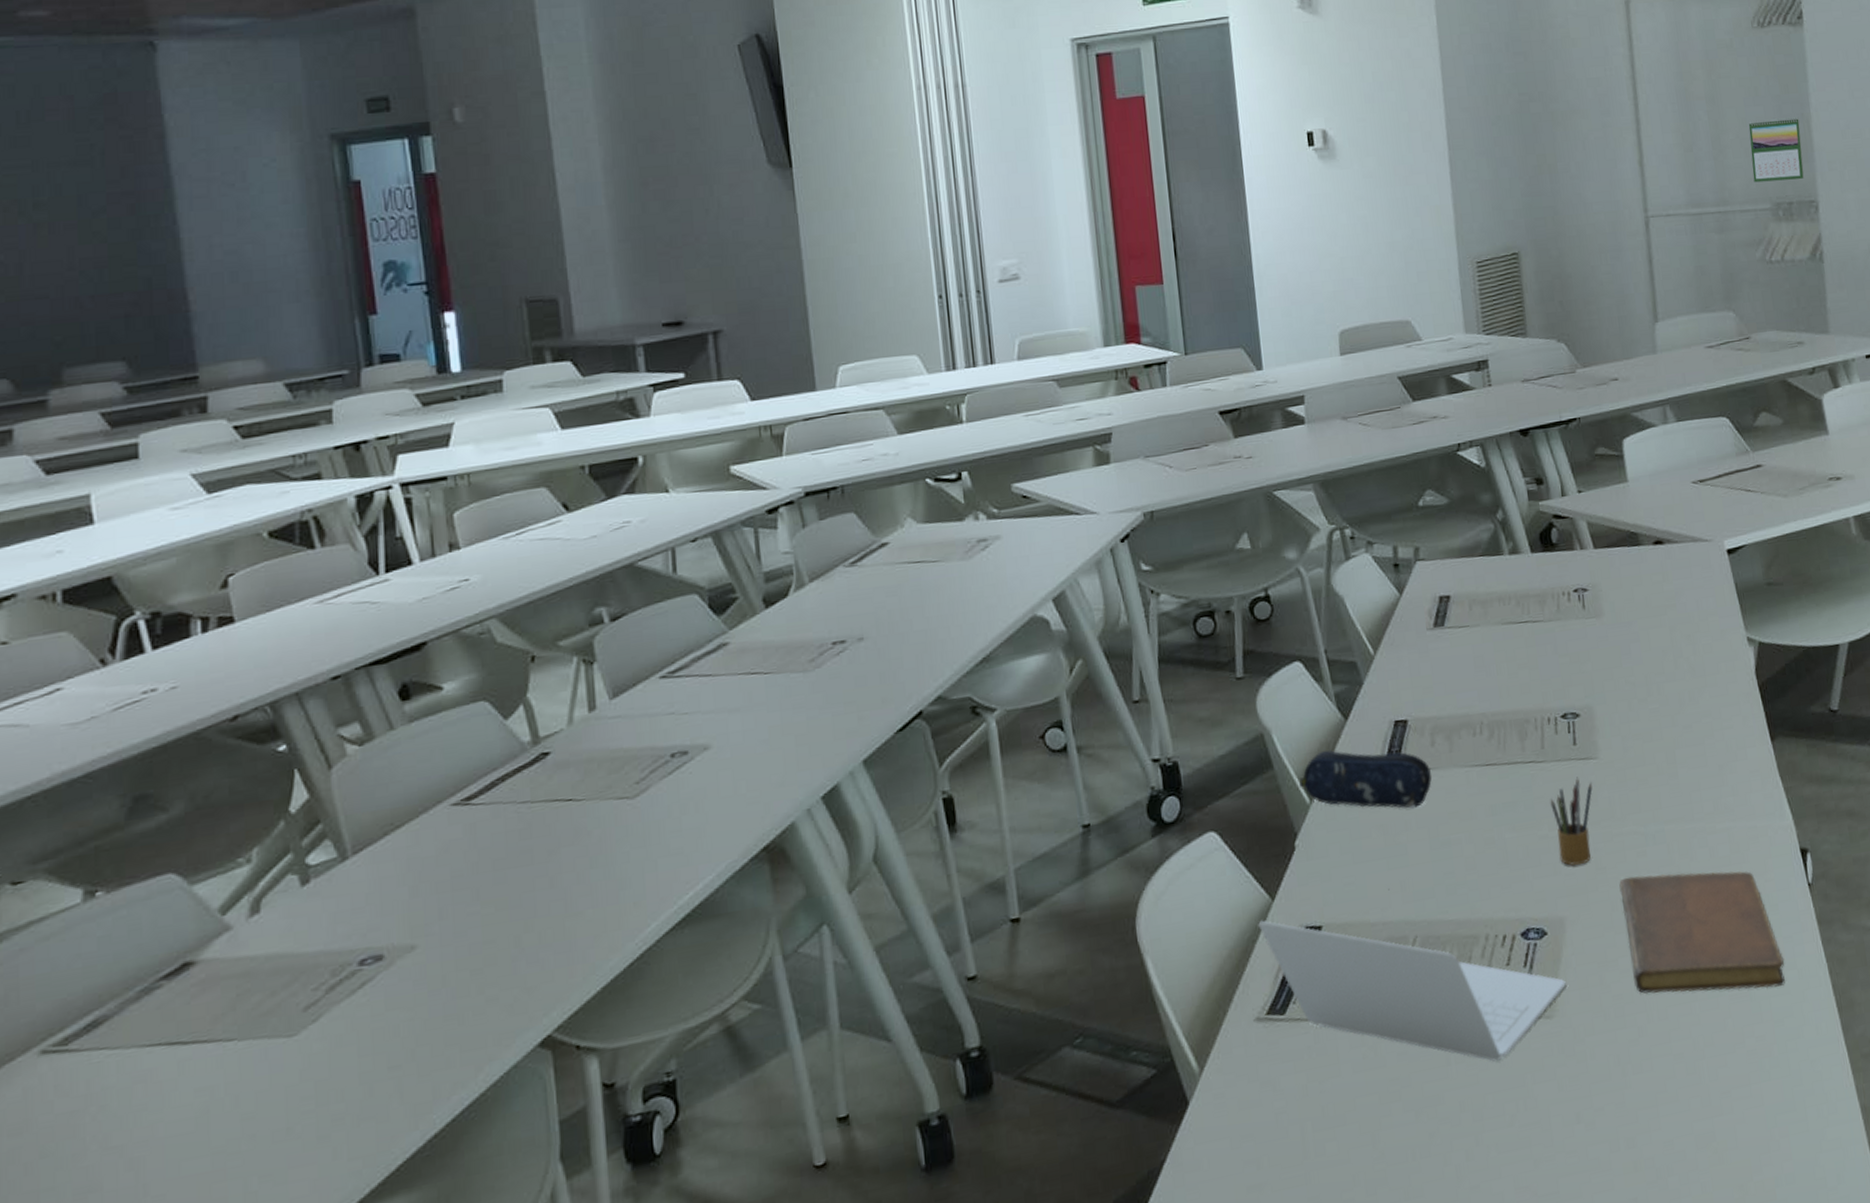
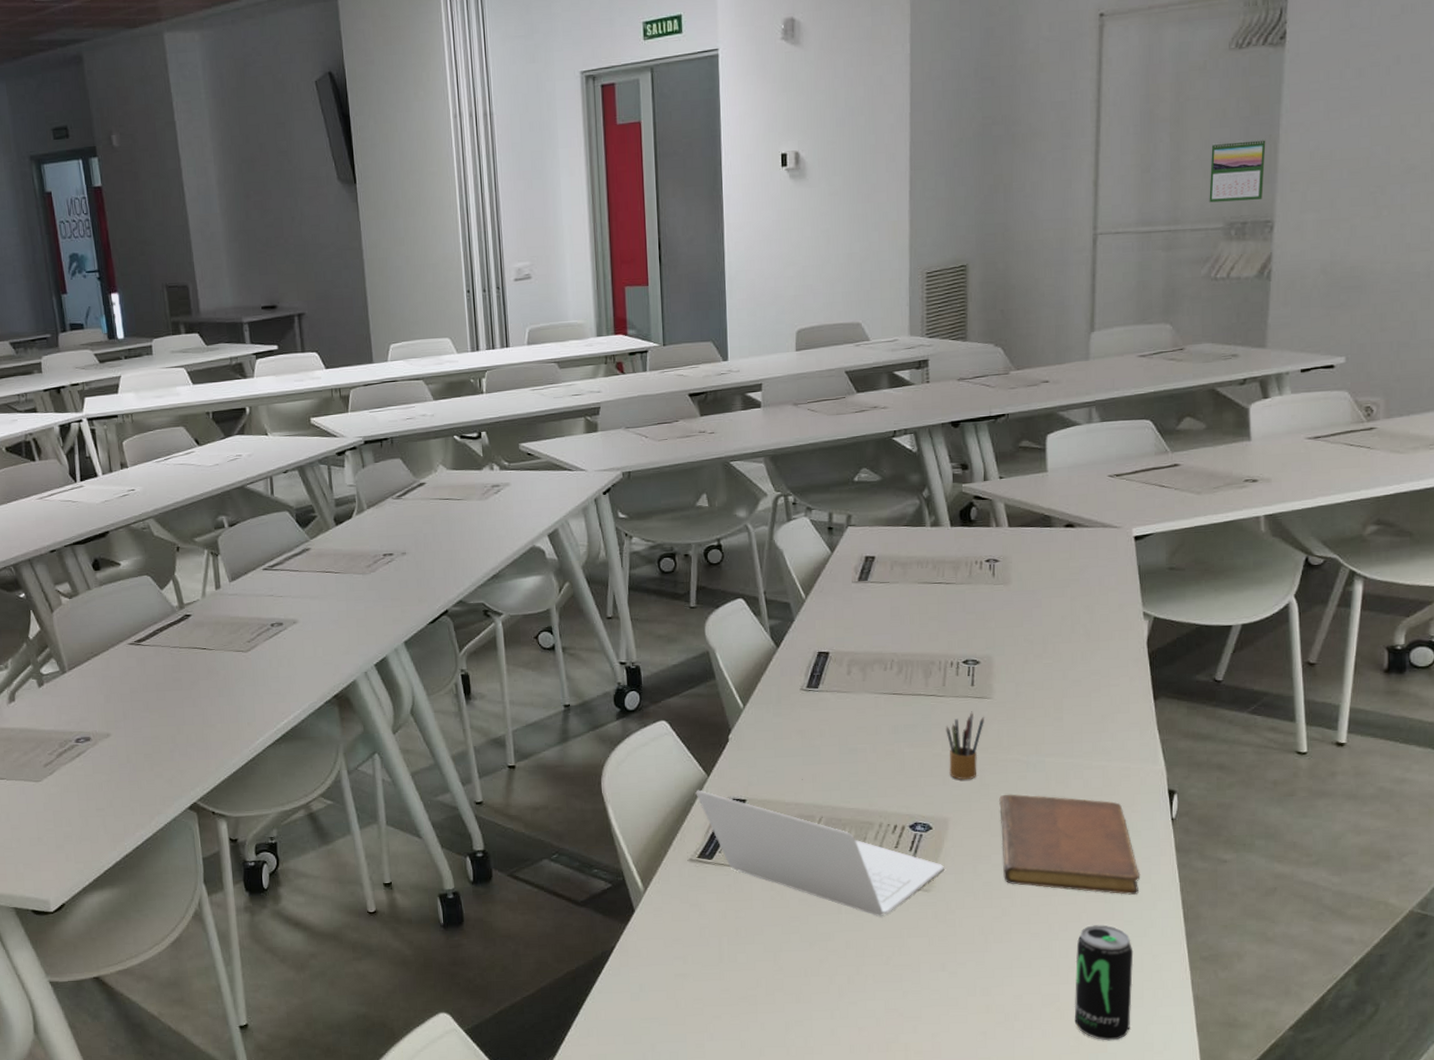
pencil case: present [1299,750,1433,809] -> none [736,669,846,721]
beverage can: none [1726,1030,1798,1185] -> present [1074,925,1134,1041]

□ □ □ □

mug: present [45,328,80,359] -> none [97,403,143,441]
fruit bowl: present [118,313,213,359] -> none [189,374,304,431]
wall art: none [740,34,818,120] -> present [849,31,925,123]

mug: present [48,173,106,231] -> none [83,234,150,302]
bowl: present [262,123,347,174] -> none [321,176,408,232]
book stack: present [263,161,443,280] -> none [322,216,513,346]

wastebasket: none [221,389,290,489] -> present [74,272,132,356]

□ □ □ □

Taking the entries above, print exactly the lines starting at the line with "mug: present [48,173,106,231]" and ending at the line with "wastebasket: none [221,389,290,489]", both included.

Exercise answer:
mug: present [48,173,106,231] -> none [83,234,150,302]
bowl: present [262,123,347,174] -> none [321,176,408,232]
book stack: present [263,161,443,280] -> none [322,216,513,346]

wastebasket: none [221,389,290,489] -> present [74,272,132,356]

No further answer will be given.